- The Washington Times - Thursday, December 4, 2003

Bruce Smith, Dead Man Rushing, is wheezing to the finish line with a walker.

He is on pace to claim Reggie White’s sack record one of these decades, assuming no one else overtakes White by then.

Smith is down to four games and the hope that a quarterback trips over his shoelaces and falls in front of him. Charity does not always stop with the United Way in the NFL. There is the Brett Favre way.

Kerry Collins, the one-time Otis Campbell of the Panthers, is perhaps the best alternative, more so if he goes on a bender to block the wrath of the mourners at the Jimmy Hoffa Burial Grounds.

Smith’s pursuit of White has become the fingernails being dragged against the blank chalkboard of a season.

Putting your hand over your ears is advised, especially since Smith refuses to put his hand over his mouth.

In what easily was his best move of the season, Smith sprinted to the arms of the owner after the team’s collapse in Miami.

“I’m at a loss for words,” Smith said, many me-first words after the fact.

His loss complements all the other losses, loss of face among them.

Smith is hardly the Smith of old, just old, the fact revealed both on film and birth certificate.

He decided to “take a stand and be a little selfish” in October.

Being “a little selfish” is a little redundant with Smith. The ‘I’ in Smith is obvious enough.

Smith is the last of the owner’s Fantasy League holdovers from 2000. Give him that. Deion Sanders, the most celebrated fantasy of them all, has gone fishing on the owner’s dime.

Smith has evolved into a grumpy old man, as men past their prime often do. There is no Ann-Margret around to chase, just White, the minister and part-time social scientist.

The owner is believed to have a financial interest in Smith’s halting march.

Record-related merchandise is said to be ready to hit the marketplace, just in time for the shopping season, if timing matters at this point.

The joy has been squeezed from the undertaking, Smith’s joy as well as the team’s.

If the record changes ownership, relief is apt to be the first reaction of the masses, good riddance the second.

It could be left to Donovan McNabb to reprise the Favre way and fall down in Smith’s presence in the last game of the season.

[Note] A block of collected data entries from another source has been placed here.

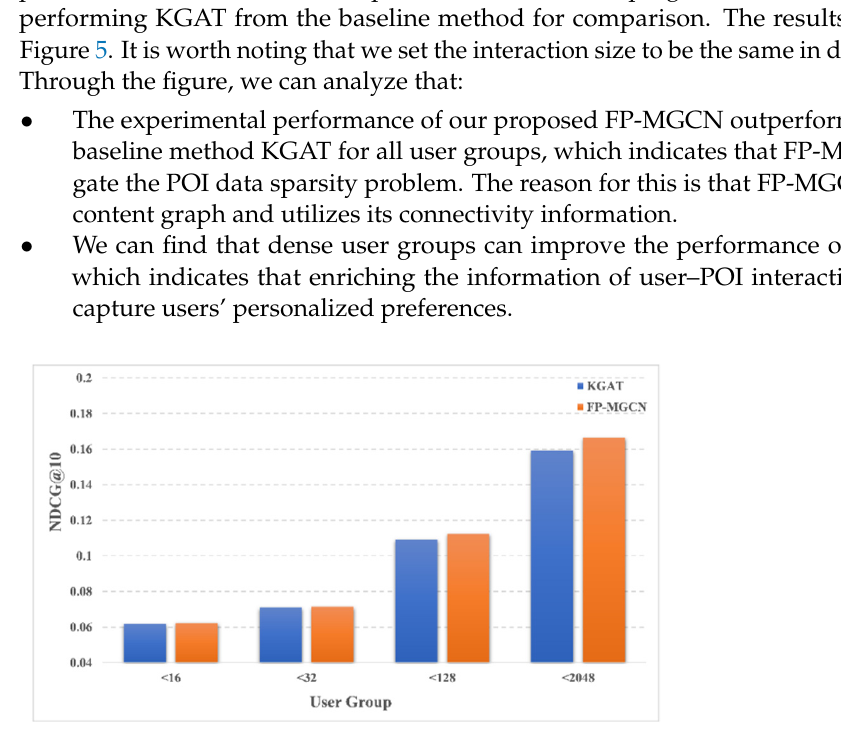
Figure 5. The performance of the model in different sparsity distributions of user groups.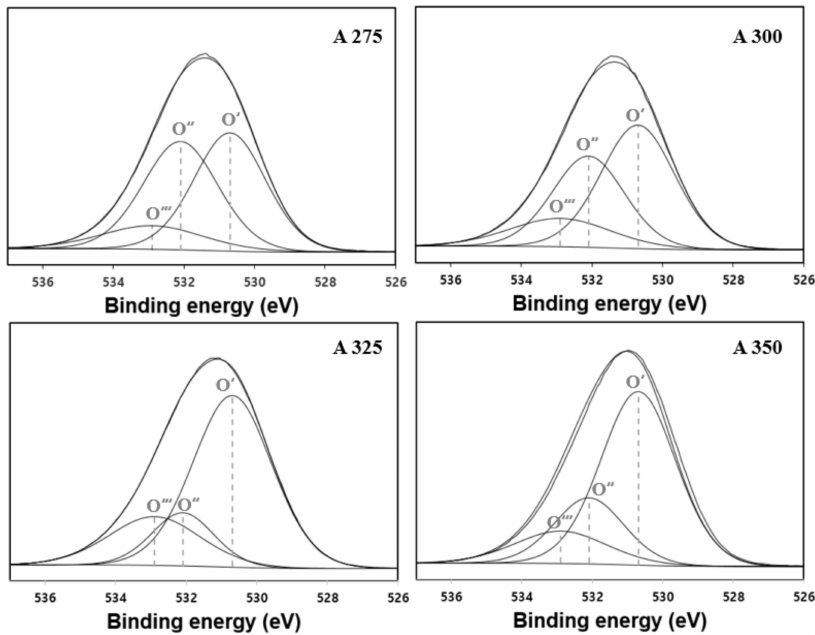
Figure 5. The XPS deconvolution results of O 1s of the alumina catalysts A275, A300, A325, and A350. Table 2. XPS data of Al 2p and O 1s of the alumina catalysts A275, A300, A325, and A350. Catalysts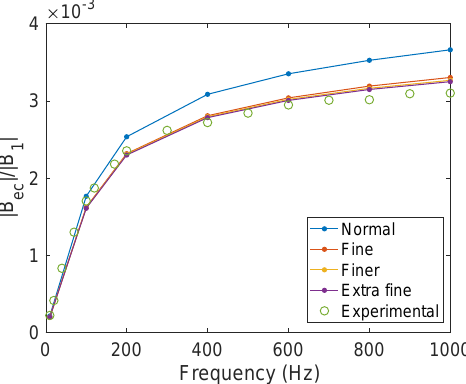
Figure A1. Experimental and simulated magnetic field ratio ( | B ec | / | B 1 | ) for solid aluminium cylinders with different mesh sizes: normal = 11,394; fine = 21,634; finer = 55,144; extra-fine =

The record would merit an asterisk at that point, if not a commemorative black armband featuring the official logo of the team. It could be yours, just guessing, for $9.95.

There are undoubtedly more tedious activities than watching Smith totter to the ground.

Watching leaves blow across the bleak landscape is equally dull.

There is no shame in the aging process. The shame comes to those who refuse to calibrate the age-related shortcomings in the demand. You can’t fix two tired legs with plastic surgery.

Smith has come to have a black cloud over him this season, which is no easy achievement for one who played so well for so long. Fair or not, he has created the impression that his is a one-man mission, the team incidental to it, along with the beleaguered coach, Steve Spurrier.

Instead of enjoying the 16-game procession, in what amounts to an honorary Oscar, Smith is in the throes of a second childhood. Counting snaps on the field is his pacifier. He might have learned a thing or three about grace from a previous teammate, Darrell Green, who accepted his reinvention near the end of his playing career.

There is something about the sack that brings out the boor in men, if not the soft shoe.

Mark Gastineau used to make like one of the Rockettes after a sack, kicking his legs high into the air before succumbing to a series of body-altering spasms.

Coy Bacon, unwilling to deny his inner ham, always felt this overwhelming sense of exhilaration following a sack, down 30 points or not.

Smith, in being “a little selfish,” is dancing with fools, plus a historically incomplete picture.

The NFL did not acknowledge the sack until 1982, which means this so-called record comes with footnotes, good guesses and apologies.

In this context, Smith’s obsession is as small as he is.